The Vikings also are the only team in the league without a rushing touchdown or a player with 100 yards rushing for the season. Denver has two 200-yard rushers, while 11 individuals leaguewide have more yards rushing than the Vikings’ team total of 252.

Asked if he has an offensive line that’s physical enough to get the job done, Zimmer said, “Yes. It’s about creating space and then trying to get to the second level.”

Two injuries in particular have thwarted that. Leading rusher Dalvin Cook missed the Bills game, was limited against the Rams and didn’t practice Wednesday. Meanwhile, center Pat Elflein, whose strengths include his agile second-level blocking, missed the first two games and will start for only the second time Sunday.

“These two teams are very similar in that there’s injury or people missing at key spots,” Eagles coach Doug Pederson said. “It’s hard to get some consistency and continuity going, much like our guys when [Darren] Sproles is not there or Jay Ajayi is not there. And Corey [Clement] missed last week.”

Pederson is expecting the Vikings’ running game to have better timing and rhythm this week. But that doesn’t mean it will be any more productive.

The Eagles rank first in run defense (63.8). They’ve held the Falcons (74), Buccaneers (43), Colts (68) and Titans (70) to under 75 yards.

“I think our guys are attentive to [stopping the run],” Pederson said. “I like our defensive line. I like how they’re playing. Just the style. [Defensive coordinator] Jim Schwartz’s style. Coming off the ball like they do.”

Pederson said his defense might be susceptible to big plays down the field, which “I’m sure [DeFilippo] is aware of,” having served as Eagles quarterbacks coach before joining the Vikings this season.

But whether DeFilippo and Cousins have time to strike downfield might depend on whether the Vikings are balanced enough to stay in favorable downs and distances.

Right now, the Vikings are the NFL’s second-most one-dimensional team on first-and-10. In that situation, they’re running the ball only 29.4 percent of the time. Only the Colts (28.2) are more lopsided.

Ten teams run the ball 50 percent of the time or more on first-and-10. Washington leads the way at 60.2 percent. The Patriots, even with Tom Brady, are third at 57.8 percent.
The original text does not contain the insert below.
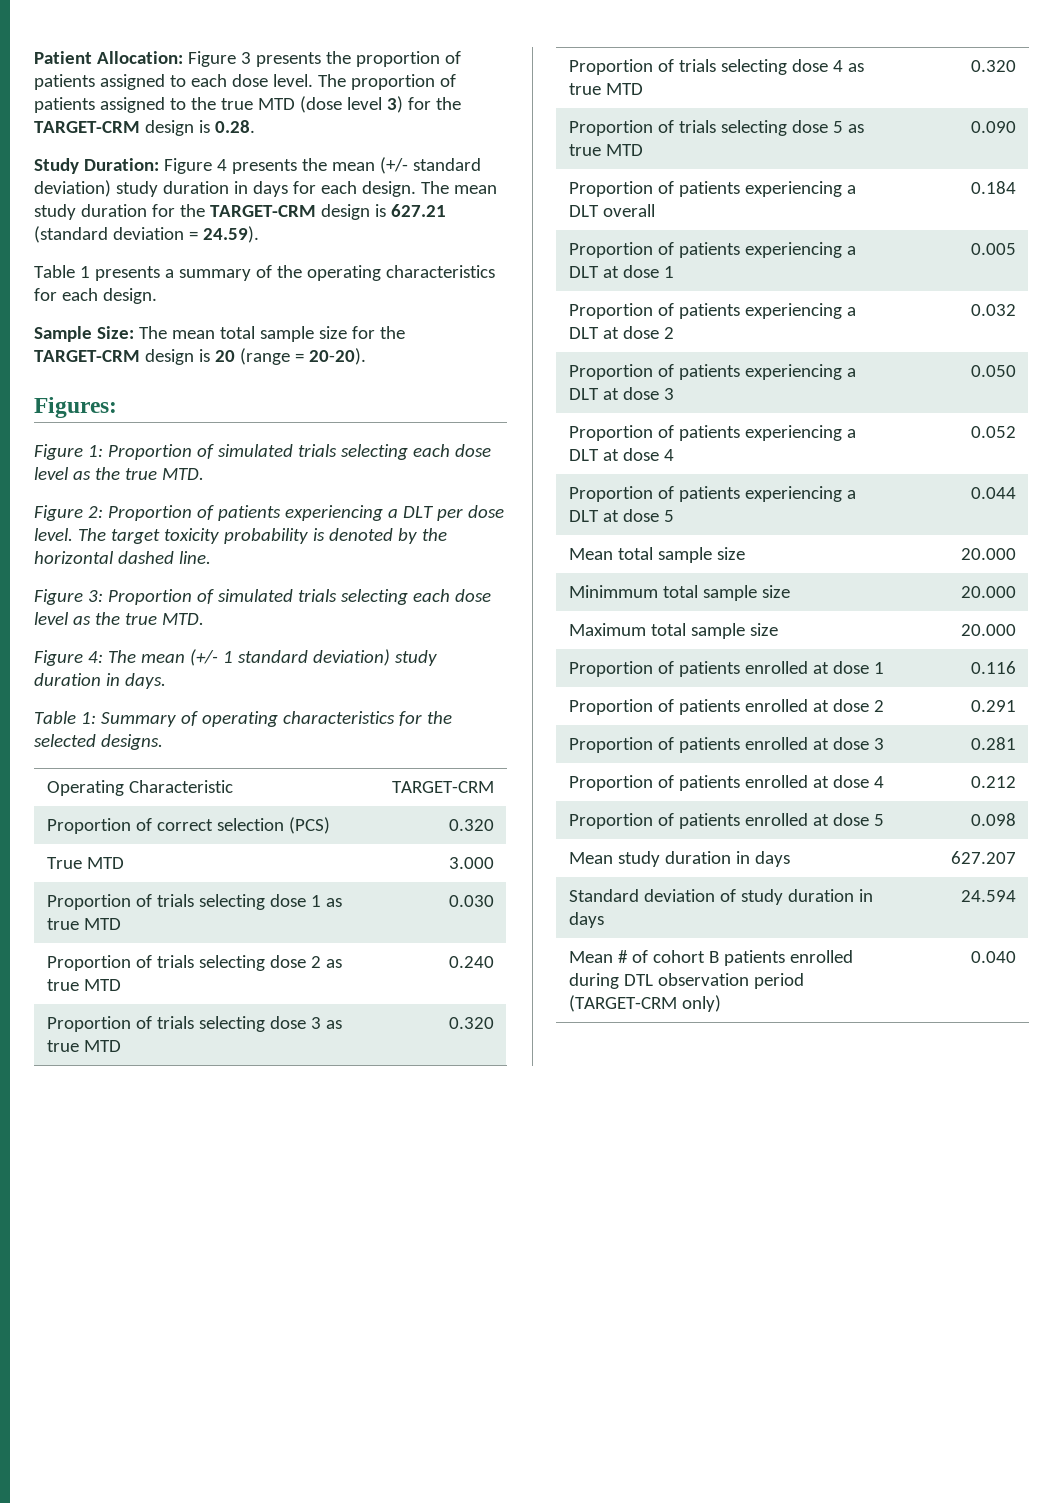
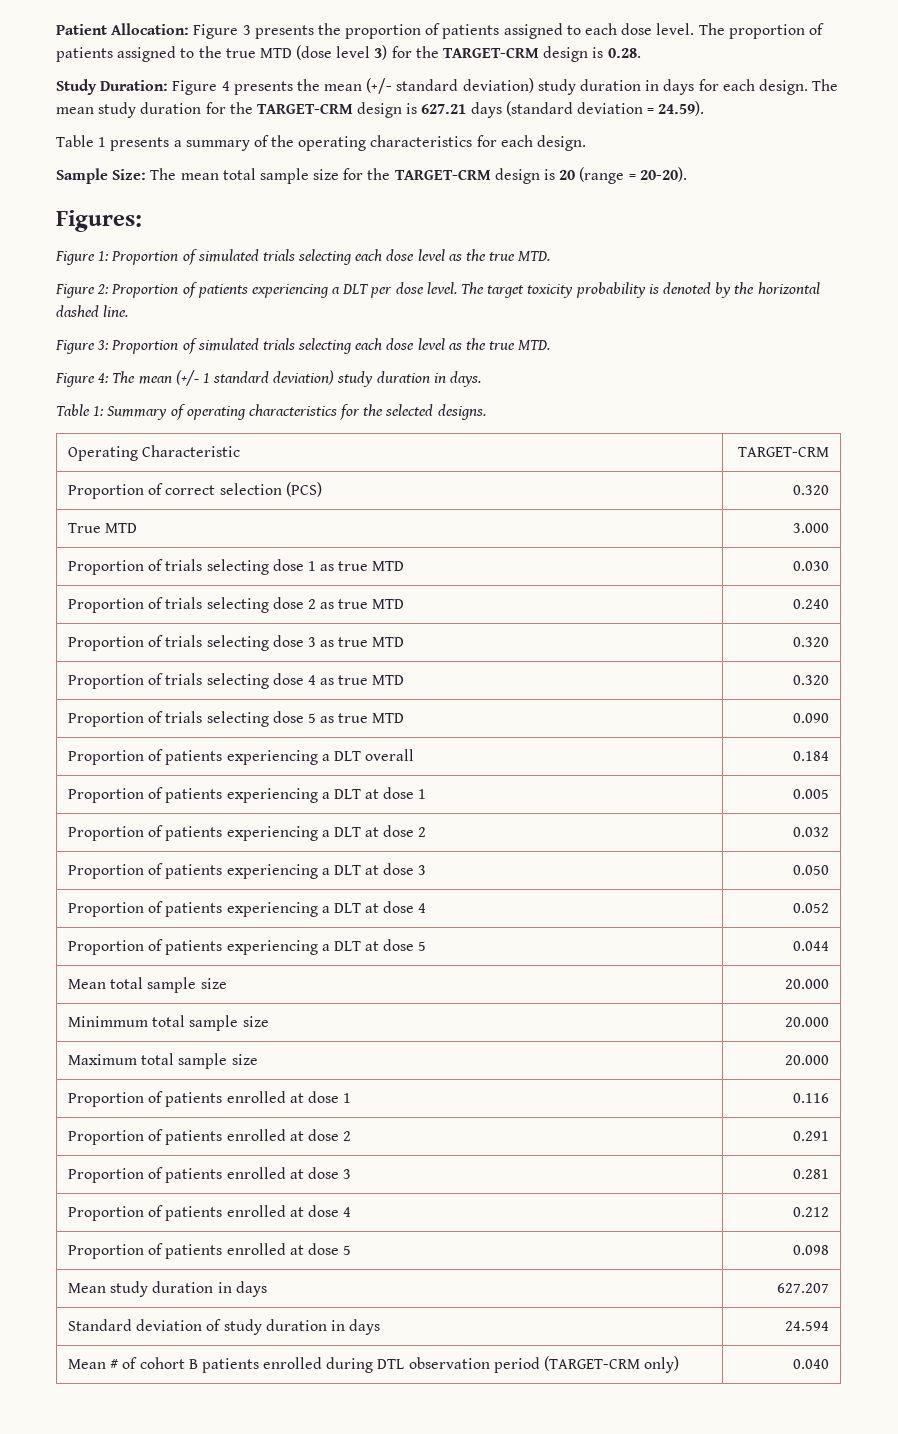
(446, 210) none -> [470,102,502,118] days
The 4-0 Rams are fifth at 51.2 percent.

The Vikings have 73 rushing attempts. Seven have lost yardage. Cook has lost yardage on six of 36 carries.

Meanwhile, Eagles opponents have lost yardage on 13 of 76 carries.

“Anytime you can just line up and run the football, it’s certainly preferred,” Vikings quarterback Kirk Cousins said. “But very few times in the NFL can you just line up and run the ball.”

The Vikings know that better than any team in the league.